With up to 100,000 protesting in Glasgow last weekend and phrases such as ‘no more blah blah blah’ becoming keynotes of public sentiment for this COP, the time for words has clearly passed.

Sociologist and energy demand specialist Elizabeth Shove has spent a large part of her career figuring out why there is such a gulf between knowledge and action when it comes to public climate behaviour. Researchers like her have found that no matter the messaging surrounding climate change, the response — whether through fear, guilt, lack of resources, or loss of faith — can often be inaction.

Various models have been suggested to combat this, firstly the provision of clear instruction and call to action following a climate messaging. But most importantly, systematic policy changes that nudge the population towards the right behaviours — such as the sugar levy discouraging fizzy drinks, or the 10p charge on plastic bags. Low carbon options need to be incentivised and high carbon options made unappealing. Changing the ‘choice environment’ to provide more sustainable options and less carbon intensive items (eg. vegetables vs meat) can do this, as well as taxing high carbon activities *cough cough* domestic flights *cough cough*, and providing subsidies for green infrastructure like heat pumps or electric vehicle tech.

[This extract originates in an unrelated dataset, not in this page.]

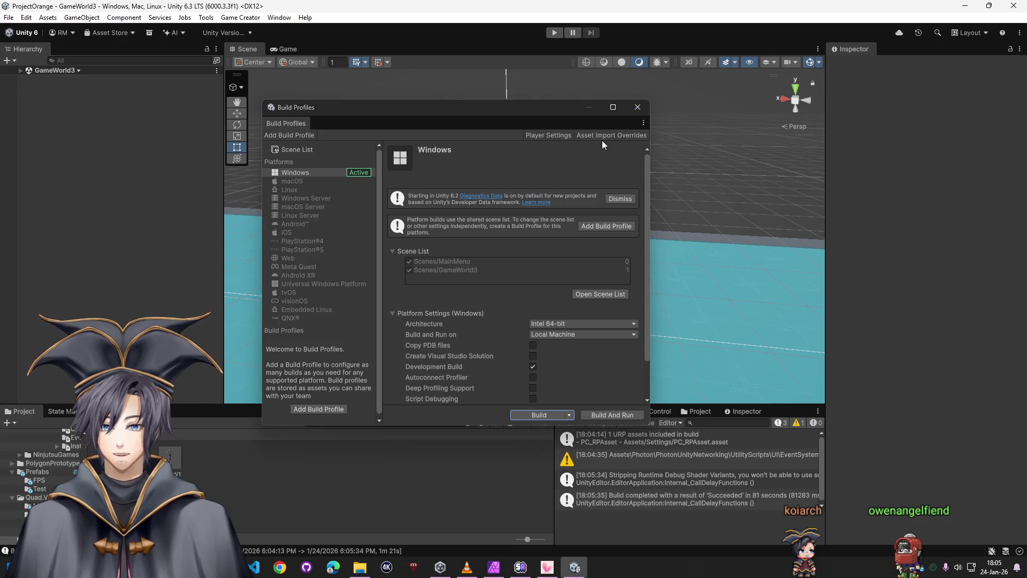
mouse_move(359, 568)
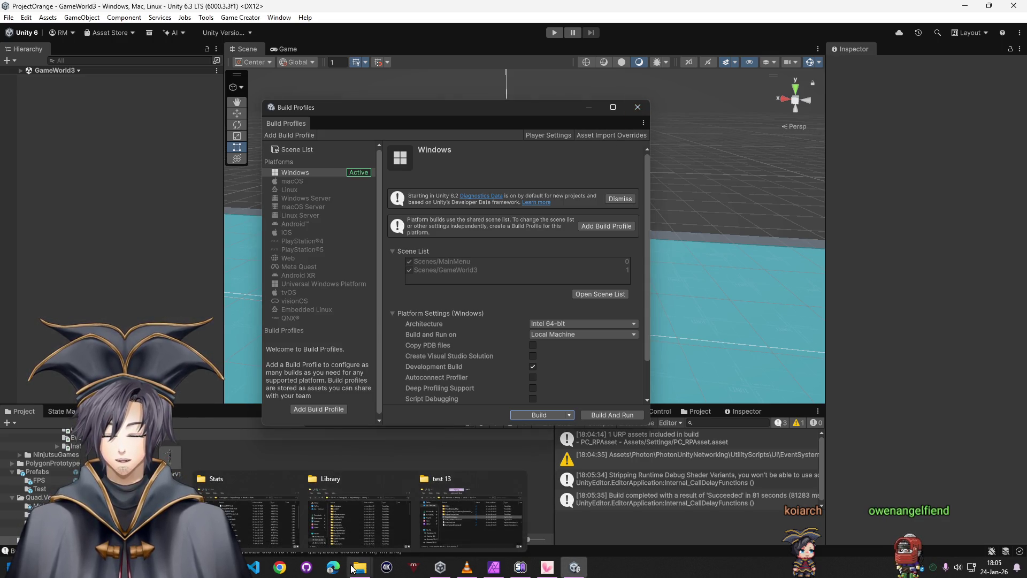
Launch ProjectOrange.exe from test 13, allow network access, and start play mode in the editor
left_click(457, 506)
double_click(742, 263)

These suggestions show how individual inaction is affected by poor messaging and incentivised by shifts in the landscape of options — COP perhaps presents a macro version of this.

As the American Architect Buckminster Fuller once said, “you never change things by fighting the existing reality. To change something, build a new model that makes the existing one obsolete”. With hosting politicians still attached to developments such as the Cambo Oil Fields off the coast of the Northeast of Scotland, and sponsor organisations relying on offsetting rather than systemic change to meet their targets, it seems our most influential actors have been hoping a business as usual with a glossy green sheen approach could muddle them through these negotiations.

Ultimately, COP’s should be focussing on one thing: halting the burning of fossil fuels. Instead of fixating on words or fragile future targets such as net zero by 2050, representatives should look to de-trench systems from carbon reliance. Of course, global negotiations are daunting, but perhaps taking a smaller lens and seeing what influences individual change could help. Levy high carbon multinational corporations, divest from fossil fuels and invest in making green energy cheaper and more widely available, change the ‘choice environment’ of influencers within these debates to de-platform polluters, and give representation to those most effected. All these examples are in a sense, sized up versions of your supermarket five-a-day vegetable promotions.

But instead of the government telling us to eat more bananas, the shoe is on the other foot. As we have watched — some of us our whole lives — COPs meet and negotiate to achieve little change, it’s tempting to agree there is no benefit at all. But one good thing has come out of these conferences: we have the opportunity to criticise. COP shines a light on the climate crisis and what is being, or more importantly, not being done. So as this event comes to an end, let’s keep challenging our governments, companies, and leaders to lead by example and eat their vegetables.